ASSIGNED TASK:
Find the lines below that contain the string "fetch". Copy each one.

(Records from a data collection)
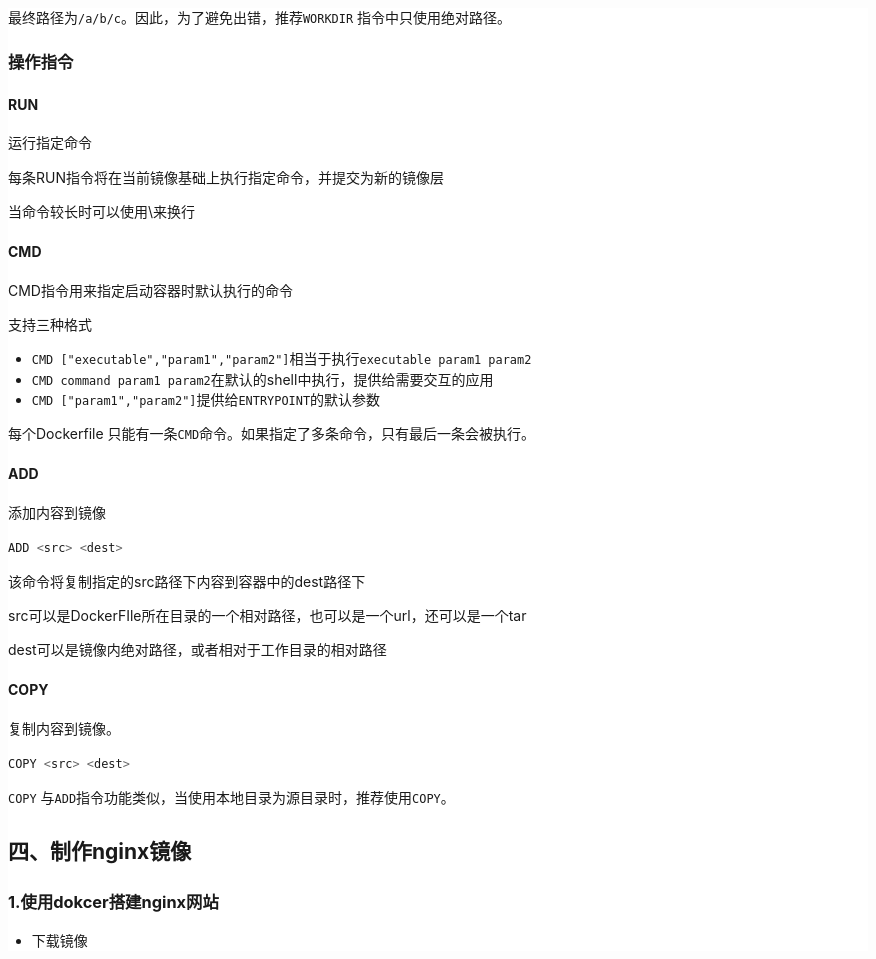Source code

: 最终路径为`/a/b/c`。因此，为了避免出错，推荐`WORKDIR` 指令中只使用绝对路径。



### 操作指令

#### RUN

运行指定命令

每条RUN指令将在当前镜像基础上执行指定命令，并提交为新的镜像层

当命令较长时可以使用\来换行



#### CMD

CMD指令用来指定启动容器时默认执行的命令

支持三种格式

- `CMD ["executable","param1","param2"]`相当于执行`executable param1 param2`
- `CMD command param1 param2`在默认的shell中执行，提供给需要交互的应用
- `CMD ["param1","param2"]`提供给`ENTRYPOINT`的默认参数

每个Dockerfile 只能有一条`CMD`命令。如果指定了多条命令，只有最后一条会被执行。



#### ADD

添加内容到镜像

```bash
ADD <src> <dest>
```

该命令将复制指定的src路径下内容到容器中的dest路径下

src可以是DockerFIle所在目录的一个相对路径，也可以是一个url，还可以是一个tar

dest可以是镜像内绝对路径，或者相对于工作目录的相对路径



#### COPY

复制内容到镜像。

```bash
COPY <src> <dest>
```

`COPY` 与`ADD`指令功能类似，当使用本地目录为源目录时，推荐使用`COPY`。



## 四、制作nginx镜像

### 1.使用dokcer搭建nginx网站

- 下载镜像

* * *

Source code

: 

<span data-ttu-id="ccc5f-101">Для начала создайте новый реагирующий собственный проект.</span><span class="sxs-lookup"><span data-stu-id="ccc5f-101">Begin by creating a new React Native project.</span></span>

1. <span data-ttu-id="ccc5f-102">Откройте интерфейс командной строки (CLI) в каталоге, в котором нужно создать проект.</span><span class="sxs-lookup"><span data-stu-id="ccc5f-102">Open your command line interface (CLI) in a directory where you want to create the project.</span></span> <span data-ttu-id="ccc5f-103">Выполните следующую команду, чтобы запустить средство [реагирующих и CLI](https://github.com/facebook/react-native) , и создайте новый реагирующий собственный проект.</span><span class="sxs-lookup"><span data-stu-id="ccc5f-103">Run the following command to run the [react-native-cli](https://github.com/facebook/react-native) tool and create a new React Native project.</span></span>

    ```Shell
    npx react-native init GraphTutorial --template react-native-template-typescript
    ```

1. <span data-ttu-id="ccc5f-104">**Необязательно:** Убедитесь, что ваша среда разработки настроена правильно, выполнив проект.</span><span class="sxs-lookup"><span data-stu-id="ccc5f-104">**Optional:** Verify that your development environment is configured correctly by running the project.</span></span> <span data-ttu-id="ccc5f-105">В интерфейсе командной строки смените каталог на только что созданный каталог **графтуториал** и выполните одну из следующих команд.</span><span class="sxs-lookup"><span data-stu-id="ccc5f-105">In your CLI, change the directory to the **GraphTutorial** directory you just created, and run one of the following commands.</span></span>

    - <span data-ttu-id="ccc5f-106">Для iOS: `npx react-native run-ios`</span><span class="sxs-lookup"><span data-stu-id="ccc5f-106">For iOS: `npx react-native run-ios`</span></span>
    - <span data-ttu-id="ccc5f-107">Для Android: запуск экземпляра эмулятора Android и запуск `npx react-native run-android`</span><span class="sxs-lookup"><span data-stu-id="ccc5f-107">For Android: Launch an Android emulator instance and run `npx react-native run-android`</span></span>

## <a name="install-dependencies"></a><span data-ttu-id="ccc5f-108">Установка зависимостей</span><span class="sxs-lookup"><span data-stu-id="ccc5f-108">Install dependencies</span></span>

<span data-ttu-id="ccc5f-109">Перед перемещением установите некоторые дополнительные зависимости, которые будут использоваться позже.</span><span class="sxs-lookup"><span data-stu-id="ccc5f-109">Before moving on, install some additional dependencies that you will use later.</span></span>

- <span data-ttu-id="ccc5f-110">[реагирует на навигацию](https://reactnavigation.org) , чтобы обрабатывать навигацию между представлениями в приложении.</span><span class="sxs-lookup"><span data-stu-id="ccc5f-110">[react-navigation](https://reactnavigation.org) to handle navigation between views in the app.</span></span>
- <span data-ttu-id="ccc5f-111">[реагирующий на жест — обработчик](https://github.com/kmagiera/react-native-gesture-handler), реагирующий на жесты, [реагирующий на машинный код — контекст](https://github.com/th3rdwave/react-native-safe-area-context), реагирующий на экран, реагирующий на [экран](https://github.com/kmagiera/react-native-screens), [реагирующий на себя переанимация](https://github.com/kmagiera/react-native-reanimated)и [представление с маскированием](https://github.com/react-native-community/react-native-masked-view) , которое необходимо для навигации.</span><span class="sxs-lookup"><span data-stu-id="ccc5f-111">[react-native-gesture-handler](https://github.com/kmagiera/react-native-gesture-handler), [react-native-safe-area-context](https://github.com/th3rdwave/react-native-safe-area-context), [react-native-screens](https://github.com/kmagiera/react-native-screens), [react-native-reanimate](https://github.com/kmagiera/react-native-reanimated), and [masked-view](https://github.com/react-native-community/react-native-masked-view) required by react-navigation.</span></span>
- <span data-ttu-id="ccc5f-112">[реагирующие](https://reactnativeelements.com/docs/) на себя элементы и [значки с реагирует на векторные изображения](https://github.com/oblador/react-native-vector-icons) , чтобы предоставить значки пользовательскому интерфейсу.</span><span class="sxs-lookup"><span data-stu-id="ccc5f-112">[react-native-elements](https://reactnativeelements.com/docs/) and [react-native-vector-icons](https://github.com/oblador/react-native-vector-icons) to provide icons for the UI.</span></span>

---

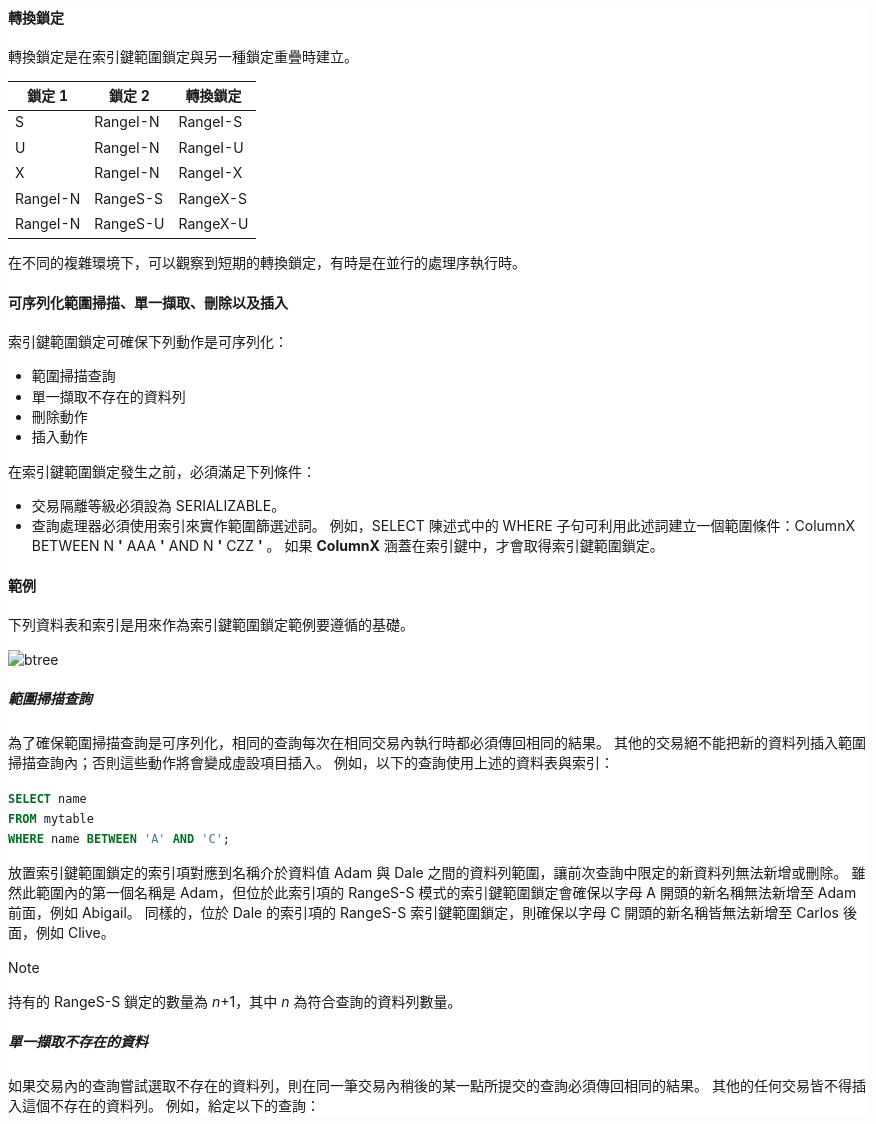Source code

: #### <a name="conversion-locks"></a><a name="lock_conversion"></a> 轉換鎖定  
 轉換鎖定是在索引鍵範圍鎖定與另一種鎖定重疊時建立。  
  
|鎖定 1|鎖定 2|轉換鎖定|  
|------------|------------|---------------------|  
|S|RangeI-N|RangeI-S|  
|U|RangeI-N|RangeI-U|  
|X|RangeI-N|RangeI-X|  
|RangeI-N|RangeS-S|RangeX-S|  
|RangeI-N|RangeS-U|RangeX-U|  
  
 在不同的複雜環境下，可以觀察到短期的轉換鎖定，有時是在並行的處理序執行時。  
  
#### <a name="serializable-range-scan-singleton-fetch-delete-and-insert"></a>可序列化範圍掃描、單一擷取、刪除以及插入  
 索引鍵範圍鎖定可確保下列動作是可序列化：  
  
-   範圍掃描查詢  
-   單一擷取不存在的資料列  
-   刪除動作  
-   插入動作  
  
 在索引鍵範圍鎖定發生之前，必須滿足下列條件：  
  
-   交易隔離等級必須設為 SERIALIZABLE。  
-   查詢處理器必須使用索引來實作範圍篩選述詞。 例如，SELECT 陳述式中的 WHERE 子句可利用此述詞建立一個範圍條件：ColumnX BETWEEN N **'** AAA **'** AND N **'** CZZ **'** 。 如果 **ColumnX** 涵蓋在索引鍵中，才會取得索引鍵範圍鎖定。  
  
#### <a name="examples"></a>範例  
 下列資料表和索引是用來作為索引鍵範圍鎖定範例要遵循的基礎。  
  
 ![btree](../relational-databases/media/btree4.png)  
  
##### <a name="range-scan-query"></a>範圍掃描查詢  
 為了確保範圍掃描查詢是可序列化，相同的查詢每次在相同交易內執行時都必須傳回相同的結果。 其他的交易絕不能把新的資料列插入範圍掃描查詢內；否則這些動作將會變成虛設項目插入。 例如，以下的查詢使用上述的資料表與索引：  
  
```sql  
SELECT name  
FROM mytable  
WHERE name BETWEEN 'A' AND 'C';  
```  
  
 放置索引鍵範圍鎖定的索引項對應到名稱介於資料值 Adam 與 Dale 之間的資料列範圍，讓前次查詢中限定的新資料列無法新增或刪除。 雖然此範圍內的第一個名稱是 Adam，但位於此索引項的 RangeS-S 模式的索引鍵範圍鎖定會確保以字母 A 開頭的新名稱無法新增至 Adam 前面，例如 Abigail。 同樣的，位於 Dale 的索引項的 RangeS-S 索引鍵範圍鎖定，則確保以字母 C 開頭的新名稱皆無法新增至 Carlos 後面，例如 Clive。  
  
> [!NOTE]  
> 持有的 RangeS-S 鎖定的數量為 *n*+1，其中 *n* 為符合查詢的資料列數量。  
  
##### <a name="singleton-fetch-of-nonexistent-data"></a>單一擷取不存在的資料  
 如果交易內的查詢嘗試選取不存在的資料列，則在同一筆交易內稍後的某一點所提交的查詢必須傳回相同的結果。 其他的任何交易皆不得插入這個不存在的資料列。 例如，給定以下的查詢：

FINISHED EXERCISE:
#### <a name="serializable-range-scan-singleton-fetch-delete-and-insert"></a>可序列化範圍掃描、單一擷取、刪除以及插入  
##### <a name="singleton-fetch-of-nonexistent-data"></a>單一擷取不存在的資料  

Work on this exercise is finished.